Strengthening universities’ role in combating intolerance stressed

Islamabad

July 30, 2020

Islamabad : Experts at a virtual conference on ensuring peaceful and tolerant campuses in Pakistan suggested adopting a top-down approach instead of only focusing on students.

The speakers pointed out that intolerance was tackled incorrectly, especially in Pakistan, and said that the university management and faculties should themselves display tolerance to reinforce positive behaviour among students.

The Trust for Democratic Education and Accountability (TDEA) organised the conference—how can we ensure peaceful and tolerant campuses across Pakistan—in collaboration with the Council of Islamic Ideology (CII) and with support from the European Union Delegation to Pakistan under its project Advocacy and Legal Aid for Religious Minorities (ALARM).

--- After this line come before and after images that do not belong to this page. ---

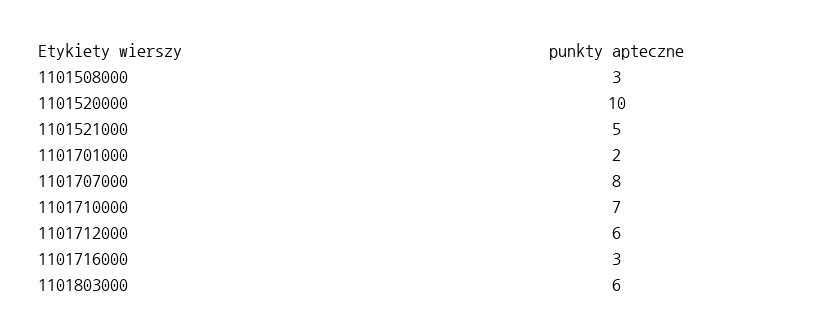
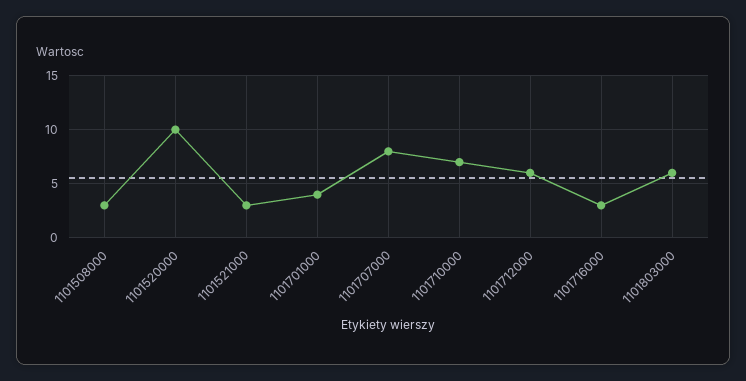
  {
    "1101508000": 3,
    "1101520000": 10,
-   "1101521000": 5,
+   "1101521000": 3,
-   "1101701000": 2,
+   "1101701000": 4,
    "1101707000": 8,
    "1101710000": 7,
    "1101712000": 6,
    "1101716000": 3,
    "1101803000": 6
  }

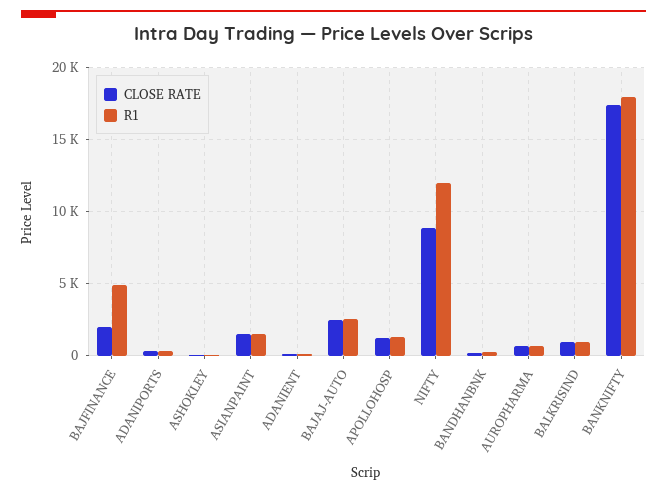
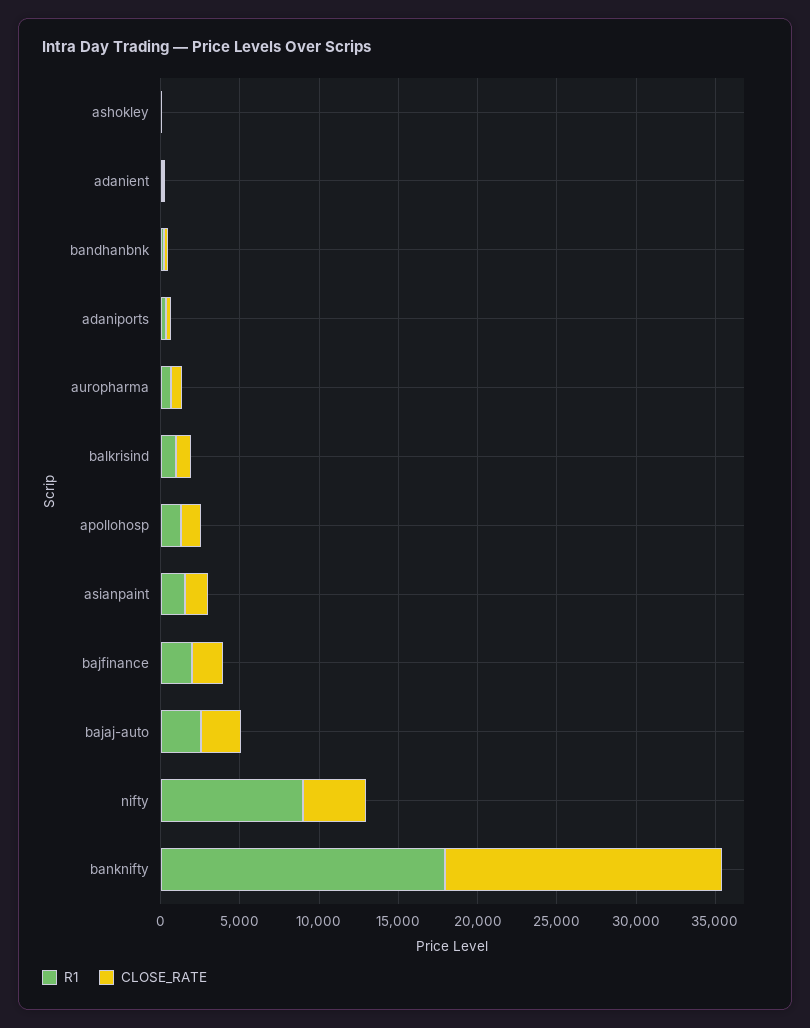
  {
    "CLOSE RATE": {
      "BAJFINANCE": 2000,
      "ADANIPORTS": 500,
      "ASHOKLEY": 0,
      "ASIANPAINT": 1500,
      "ADANIENT": 0,
      "BAJAJ-AUTO": 2500,
      "APOLLOHOSP": 1500,
-     "NIFTY": 9000,
+     "NIFTY": 4000,
      "BANDHANBNK": 0,
      "AUROPHARMA": 500,
      "BALKRISIND": 1000,
      "BANKNIFTY": 17500
    },
    "R1": {
-     "BAJFINANCE": 5000,
+     "BAJFINANCE": 2000,
      "ADANIPORTS": 500,
      "ASHOKLEY": 0,
      "ASIANPAINT": 1500,
      "ADANIENT": 0,
      "BAJAJ-AUTO": 2500,
      "APOLLOHOSP": 1500,
-     "NIFTY": 12000,
+     "NIFTY": 9000,
      "BANDHANBNK": 0,
      "AUROPHARMA": 500,
      "BALKRISIND": 1000,
      "BANKNIFTY": 18000
    }
  }

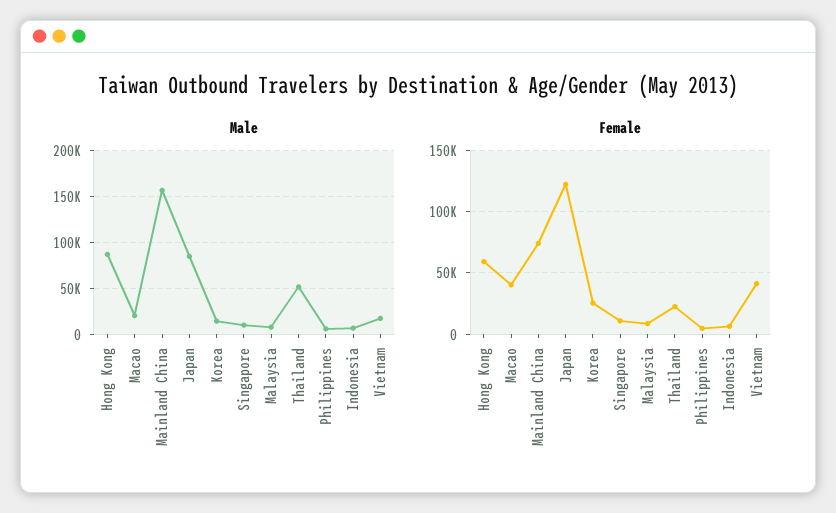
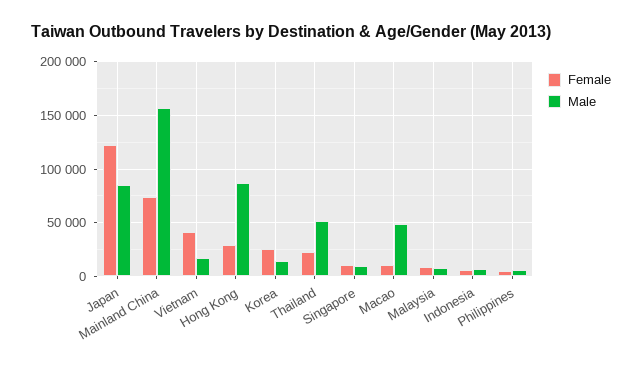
  {
    "Male": {
      "Hong Kong": 90000,
-     "Macao": 20000,
+     "Macao": 50000,
      "Mainland China": 160000,
      "Japan": 80000,
      "Korea": 10000,
      "Singapore": 10000,
      "Malaysia": 10000,
      "Thailand": 50000,
      "Philippines": 10000,
      "Indonesia": 10000,
      "Vietnam": 20000
    },
    "Female": {
-     "Hong Kong": 60000,
+     "Hong Kong": 30000,
-     "Macao": 40000,
+     "Macao": 10000,
      "Mainland China": 75000,
      "Japan": 120000,
      "Korea": 25000,
      "Singapore": 10000,
      "Malaysia": 10000,
      "Thailand": 25000,
      "Philippines": 5000,
      "Indonesia": 5000,
      "Vietnam": 40000
    }
  }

Dr. Zulfiqar Gillani, a policy advisor at the Higher Education Commission (HEC), said that tolerance and intolerance were practices always in a continuum, and such behaviours existed in every human. However, to tackle the situation, it was crucial to analyze multiple factors that allowed intolerance to persist.

“A peaceful campus is one where the university management, faculty, and students are in constant mental synergy with each other, respect each other’s opinions, and accept them as well,” Dr. Qibla Ayaz, the head of CII, who chaired the conference, said. “Contrary to the present trend, whatever opinions people have in that premise must not be enforced on others since that result in indoctrinated minds, rather than creative, progressive minds.”

The conference had 39 participants, including ten females, including academicians, students, civil society representatives, and International donor organizations.

Ms. Anne Marchal, Chargé d'affaires a.i. European Union delegation to Pakistan said in her keynote address that the EU believed that education was the key to uniting nations and reforming societies into progressive and inclusive ones.

Dr. Afia Zia, a leading academic and writer, highlighted another misconception often attached to student unions that they were violent or revolutionists. This had resulted in the stigmatization of student unions, and the youth of the country being disassociated from the political sphere. She thought that teachers needed to start believing in students’ intellectual capacity to reach conclusions themselves, rather than forcing conclusions on them.